A sizeable percentage of that state's Christian Protestants is not affiliated with any major denomination, and so their members don't even get counted when pollsters get down to their hairsplitting of the "religious right" in regions of the USA... yet W.VA is pegged as perhaps the 7th most religious state in the country, Around 18% of their Protestants belong to independent churches. Did they vote for Trump? Probably.

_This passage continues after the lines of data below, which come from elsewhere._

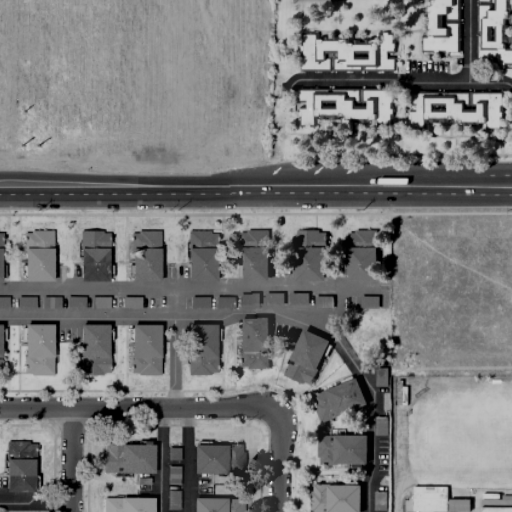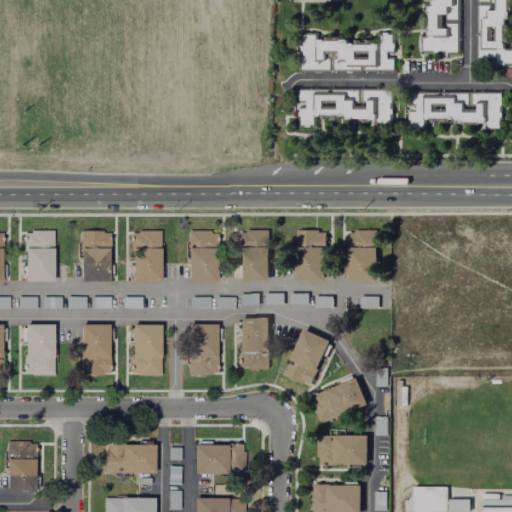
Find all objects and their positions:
building: (441, 26)
building: (441, 27)
building: (492, 32)
building: (495, 32)
building: (346, 52)
building: (347, 53)
road: (422, 82)
road: (489, 83)
building: (351, 95)
building: (344, 106)
building: (344, 107)
building: (452, 109)
building: (454, 109)
road: (431, 184)
road: (135, 185)
road: (310, 185)
building: (35, 252)
building: (144, 252)
building: (200, 253)
building: (251, 253)
building: (308, 253)
building: (92, 254)
building: (359, 254)
building: (38, 255)
building: (253, 255)
building: (0, 256)
building: (93, 256)
building: (145, 256)
building: (202, 256)
building: (309, 256)
building: (360, 256)
building: (1, 265)
road: (180, 286)
building: (246, 296)
building: (296, 296)
building: (271, 297)
building: (73, 299)
building: (98, 299)
building: (3, 300)
building: (24, 300)
building: (49, 300)
building: (129, 300)
road: (173, 300)
building: (198, 300)
building: (223, 300)
building: (321, 300)
building: (367, 300)
road: (264, 313)
building: (252, 343)
building: (253, 343)
building: (38, 345)
building: (146, 348)
building: (201, 348)
building: (204, 348)
building: (38, 349)
building: (93, 349)
building: (145, 349)
building: (97, 350)
building: (0, 351)
building: (304, 355)
building: (305, 358)
road: (173, 361)
building: (380, 375)
building: (335, 397)
building: (337, 401)
road: (139, 408)
building: (378, 423)
building: (339, 446)
building: (341, 450)
building: (172, 451)
building: (126, 455)
building: (216, 455)
building: (128, 458)
building: (210, 458)
building: (235, 458)
road: (159, 459)
road: (73, 460)
road: (185, 460)
road: (278, 460)
building: (20, 466)
building: (172, 472)
building: (20, 475)
building: (332, 495)
building: (427, 496)
building: (172, 497)
building: (334, 498)
building: (378, 499)
building: (428, 499)
road: (36, 502)
building: (125, 503)
building: (217, 503)
building: (459, 503)
building: (128, 504)
building: (217, 504)
building: (457, 505)
building: (492, 506)
building: (497, 510)
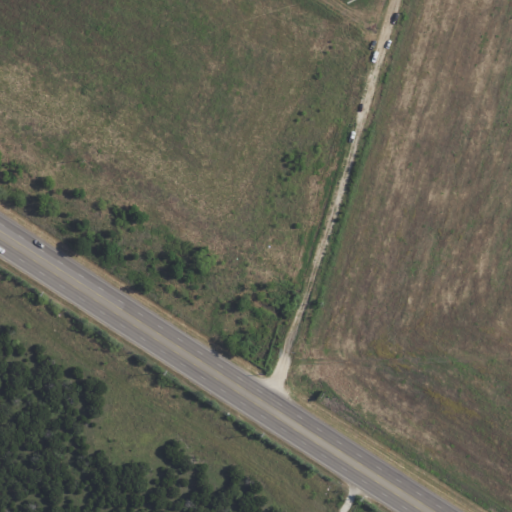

What do they think of him, or of the antics of Jerry Falwell Jr.? We're not sure because pollsters are relying on asking the big denominations like Presbyterians and Methodists and Baptists.

So... pinning down their politics is like trying to figure out how many coal miners are still up for the union and how many figure the union's day is past and they long for some authoritarian figure -- yeah, like Trump, you betcha-- to just "bring the jobs back" despite the implication that if they really did came back, they'd be largely stripped over time of the hard-won benefits that the long fights to organize mining workers had gained. We don't know a lot about that breakout of the West Virginia electorate either. We know they want jobs. We're not sure what sort of qualifications they'd lay on "give us jobs" now in the wake of the pandemic and the stimulus programs and the shifting sands there as states start trying to rein in unemployment benefits.

In this reframing of "work" itself in the USA as a result of necessities during the pandemic, there is definitely recognition that finishing broadband deployment to underserved areas is essential and makes working from places with lower costs of living more feasible. And the days of citizens blithely allowing stuff like separation of land ownership from mineral rights is, well... yeah, over.

Now West Virginians want brownfield cleanups and they may well look askance at Trump-era deregulaton of coal waste tipping.... and they sure don't expect to pay for cleanups out of income taxes because that money is not there. Most of all they want a piece of Biden's rescue plan, invewstment in their communities, to make up for the fact that the coal magnates didn't exactly get all philanthropic with their profits over lo these many decades.




Of course that was back in February... and so now one wonders if Manchin imagines he can punish the Democrats by ditching his bluedog ways on votes that lend power back to the Republican Party.... and if he can still expect largesse for his state --and to his credit-taking in a future election?-- to flow out from Washington DC. The Democrats are rather looking to capitalize on their 2020 White House and Senate wins and to expand their appeal to the electorate in 2022.

Manchin is going the other way... and he may not be thinking realistically of the West Virginia electorate's needs. Maybe it's going to be up to more pragmatic less hyperpartisan (and local) movers and shakers in West Virginia communities to remind people what's at stake for them in Biden's proposals.

From everything I've read Manchin would get replaced by a Republican if he lost an election, but if he does and you're saying that will still make the representative unpredictable I say that's still better because you'd have to assume the rep is Trumpy and anything they do outside that predictability would be a positive for the left. With Manchin currently you can assume the worst for the left and that's exactly what you are going to get.

Saw a clip last night of McConnell saying point blank that the era of bipartisanship is over. That's probably been over for McConnell for at least the past decade, but even with him saying that directly now I'm sure Manchin is going to cling even more to his dream (or whatever evil motive he has) of bipartisanship because he's a self serving asshole who, like Trump, wants to abuse his position to the fullest and put himself above all other interests.